‘The Swap’ is the newest Disney Channel Original Movie which premiered as one of the lowest rated DCOM premieres in recent memory on the Disney Channel to a total of 2.64 million viewers. However, the film is better than what the ratings suggest.
‘The Swap’ follows two teenagers, Ellie (Peyton List) who is an incredible rhythmic gymnast, while Jack (Jacob Bertrand) is a skilled hockey player. The two trade lives with each other through the magic of texting, with Ellie now in Jack’s body and Jack in Ellie’s body, and the two must learn through tough family relationship dynamics after thinking each other has the easiest way of life.
‘The Swap’ is pretty simple, a body switching movie that we’ve seen from time to time again, like ‘Freaky Friday’ as an example. What makes it different is what the filmmakers do with this simple concept. While it is very far from perfection, it has many flaws that hinders this film’s mighty potential. The film’s body switching technique through texting on their mobile phones with external blue and pink mystical forces to switch their lives as they text each others “deals” seems strange, but in the end, in my opinion is surprisingly a good choice as it builds conflict and makes Ellie and Jack confront each other about what they’ve learned.
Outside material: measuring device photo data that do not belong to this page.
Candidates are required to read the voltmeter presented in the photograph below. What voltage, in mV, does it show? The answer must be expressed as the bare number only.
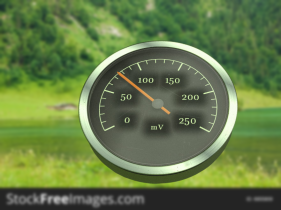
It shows 75
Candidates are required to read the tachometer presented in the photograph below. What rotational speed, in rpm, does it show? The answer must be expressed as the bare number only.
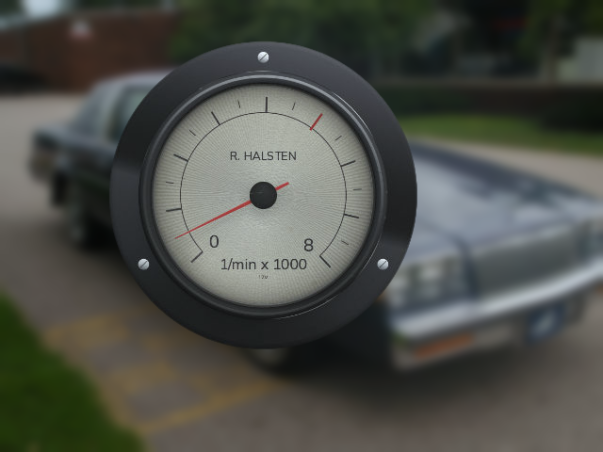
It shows 500
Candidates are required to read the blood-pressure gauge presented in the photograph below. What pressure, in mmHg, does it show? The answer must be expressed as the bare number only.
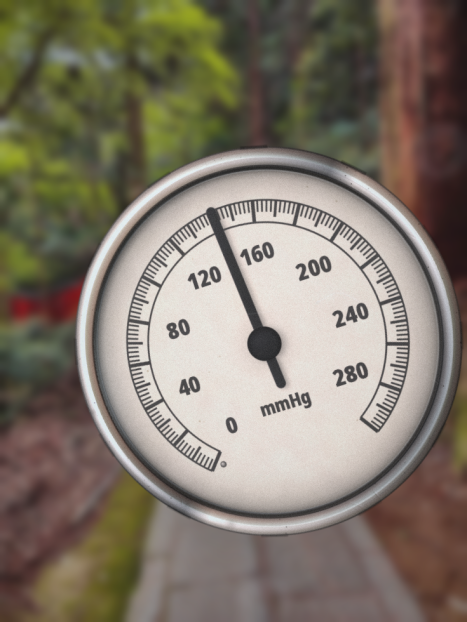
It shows 142
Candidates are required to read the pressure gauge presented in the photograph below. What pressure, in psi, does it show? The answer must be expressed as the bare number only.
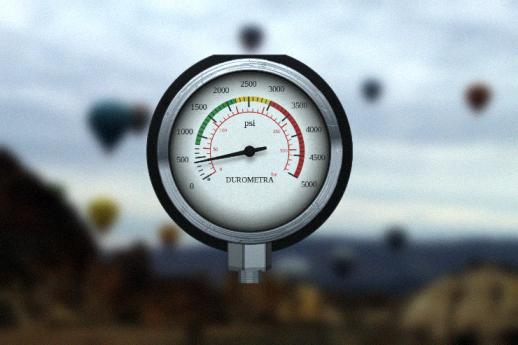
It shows 400
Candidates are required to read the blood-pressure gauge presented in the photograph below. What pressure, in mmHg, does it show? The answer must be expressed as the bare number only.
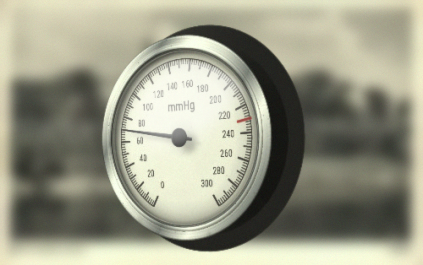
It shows 70
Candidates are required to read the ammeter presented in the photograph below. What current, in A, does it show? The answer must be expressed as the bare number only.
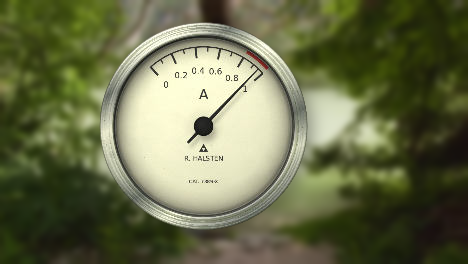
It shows 0.95
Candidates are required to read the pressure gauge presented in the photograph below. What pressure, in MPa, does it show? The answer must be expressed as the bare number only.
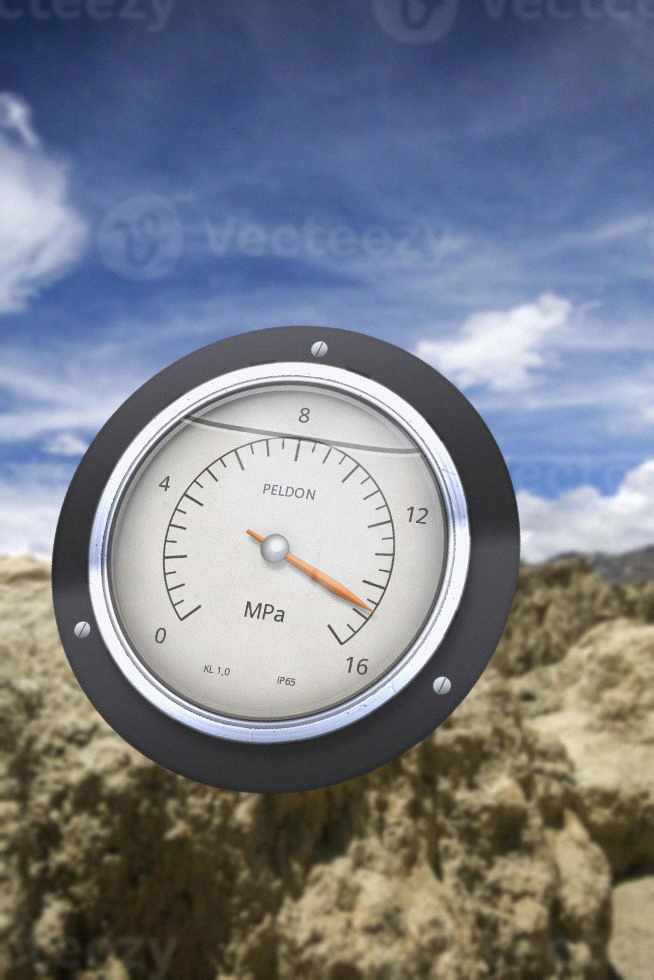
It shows 14.75
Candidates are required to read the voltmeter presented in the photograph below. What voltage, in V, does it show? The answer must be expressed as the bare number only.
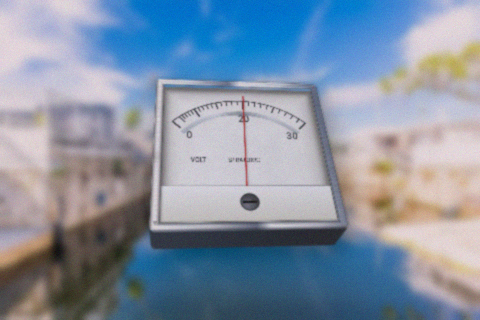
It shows 20
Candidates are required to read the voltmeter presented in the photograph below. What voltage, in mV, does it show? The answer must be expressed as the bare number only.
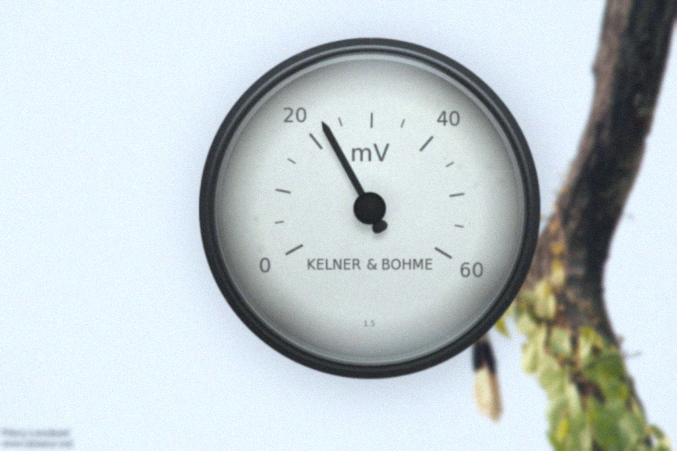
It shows 22.5
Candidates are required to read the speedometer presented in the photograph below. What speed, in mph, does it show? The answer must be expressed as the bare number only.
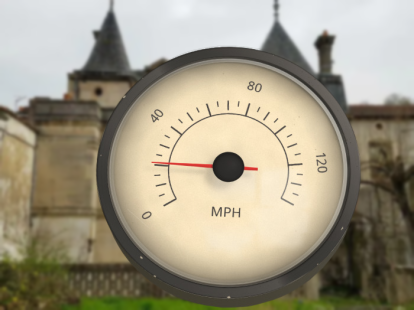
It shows 20
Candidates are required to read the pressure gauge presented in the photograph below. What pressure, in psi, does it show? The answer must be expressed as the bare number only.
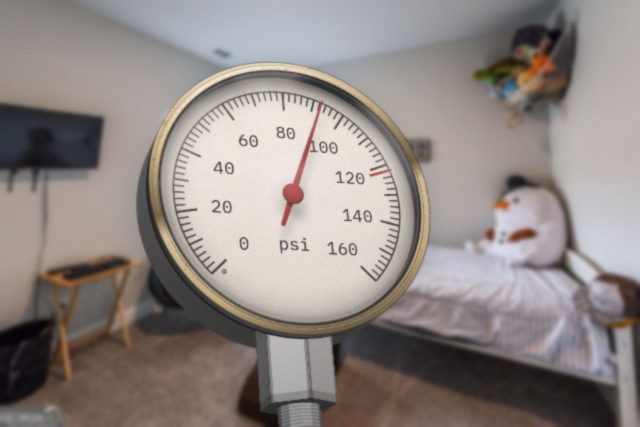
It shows 92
It works better in the third act, than it does in the first act.
The film is without trying, there are moments are heart toward these characters that reach their emotional confrontation like the scene between Jack and his father that seems real thanks to that scene’s writing and some fine acting from the two actors. Both characters have an emotional weight to them thanks to their one of their parents. Ellie goes through a father that abandoned her, while Jack is dealing with the loss of his mother, and both characters go through this burden very well, while trying desperately to move on and break this curse of being in the wrong body.
However, while having some good points, the film is often goofy with characters and some over-the-top acting, but while you say “well it’s a television movie, what you expect?” My answer will be “there are many movies where the goofy side is turned down to a 3 or a 4, while this film seems to be on an 8”. The film suffers from some bad humour that really just came across as cheesy and goofy which made it seem “super acka-obvious”, while generating only a handful of giggles from time to time.
‘The Swap’ isn’t the greatest DCOM, but it isn’t the worst either, as it falls down in the middle. It does provide some meaningful messages towards family, and especially friendship, and I found myself enjoying the film as it progressed along, especially improving itself from its weak first act.